Source : THE AGE NEWS
Technology giants have told the government they should not be expected to fund compensation to victims of scams conducted on their platforms, claiming banks should be entirely responsible for refunding Australians who lose billions of dollars to fraudulent schemes each year.
Banks and technology giants are at loggerheads over the government’s planned anti-scam laws, which would impose fines of up to $50 million on banks, mobile networks and social media companies that fail to act on preventing scams.
In a new submission to the parliamentary committee examining the government’s Scams Prevention Framework bill, DIGI, which represents tech giants such as Google and Facebook’s owner Meta, has hit back at the federal government’s proposed new laws and sought to play down the responsibility of social media platforms as a “vector” for scammers.
Even though scammers may use online forums and social media platforms to initially target their victims, “initial contact alone is only a small part of the scammers’ process”, DIGI argued in its submission.
“It is important to emphasise that digital platforms, including social media services, are not an equal vector as the banking and telecommunications sector in relation to scams,” DIGI said.
“While scammers can employ online forums, their final step always involves theft through financial services after securing the victim’s financial information; 100 per cent of scams involve a financial service. Focusing anti-scam interventions on banks – including liability – would be simpler, easier for consumers to understand, and more effective.”
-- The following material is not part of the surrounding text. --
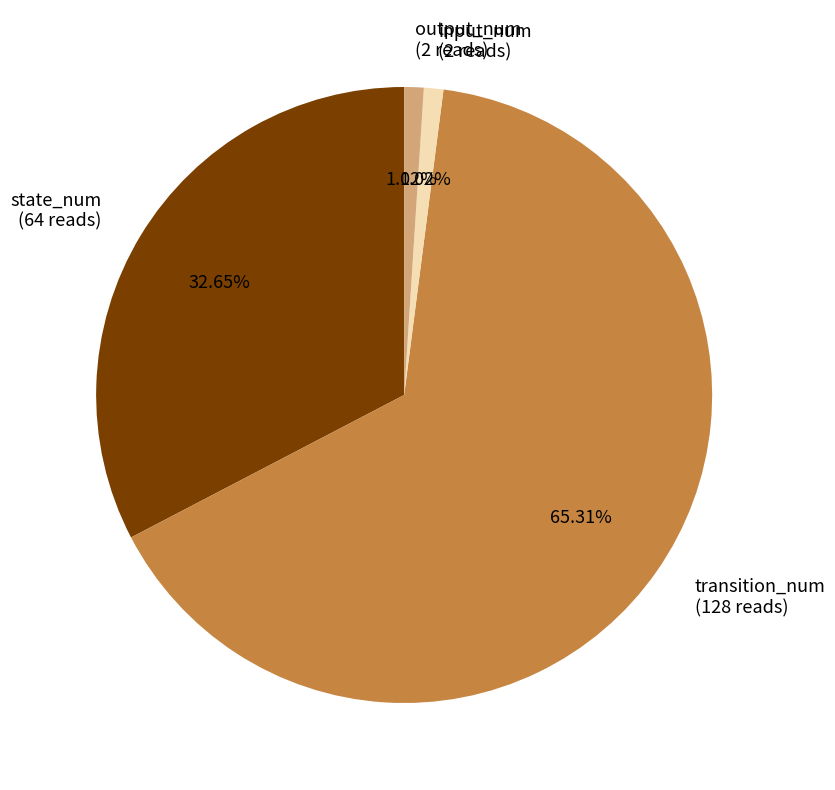

True or false: state_num accounts for 39% of the total.

False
Australians lost almost $3 billion to scams between January and November 2024 – down from $4.5 billion the prior corresponding period – and reported more than 230,000 scams, according to the National Anti-Scam Centre. The top contact methods were email (35 per cent), text message (32 per cent) and phone calls (16 per cent), while about 6 per cent of victims were identified on social media.
An April 2024 report by the centre stated phone call scams resulted in the highest reported losses ($116 million) in 2023, followed by social media ($93 million) and email ($80 million).
The federal government’s proposed anti-scam reforms would not follow the British model, in which banks are required to reimburse scam victims in most cases. Instead, it would aim to share the responsibility between banks, tech platforms and telcos.
Banks have long argued social media firms have not done enough to help fight scams, while banks and telcos have called for an economy-wide approach and asked the federal government to apportion proportionate liability on each industry.
The Communication Alliance, representing telcos, said it supported a “waterfall approach” to compensation, which would mean banks have the first line of responsibility as the custodians of their customers’ money and pay full compensation if found in breach of their obligations.
“If banks are in compliance with their regulatory obligations, but other sectors are not, then other sectors involved in the execution of a scam would be required to pay compensation,” Communications Alliance chief executive Luke Coleman said.
“While all sectors have a role to play, legislation should not be based on the premise that each of the designated sectors bears equal liability for losses incurred as a result of a scam.”
The Australian Banking Association in a statement attributed declining scam losses in Australia to the “whole of ecosystem approach”, adding it was crucial the Commonwealth tackled scams from every angle.
“That means ensuring banks, telcos and social media platforms are all accountable for the actions they take to protect Australians,” a spokesman said.
The Australian Consumer and Competition Commission also made a submission to the inquiry, which must report back by the end of this month, supporting the Australian Financial Complaints Authority as the sole external dispute resolution body for scam-related complaints.
It also warned the reforms should not be designed in a way that pushes victims to turn to third parties to help them recover their money, amid criticism from consumer groups that the proposed scheme puts too much onus on consumers to fight for redress in lengthy dispute resolution processes that could take between 18 months and two years.
“While some of these third parties can offer consumers a legitimate service, there is considerable evidence that scammers also mimic recovery services to re-engage victims,” ACCC said.
The Telecommunications Industry Ombudsman, meanwhile, criticised the federal government for “rushing” the bill and not giving stakeholders enough time to provide feedback on the dispute resolution process.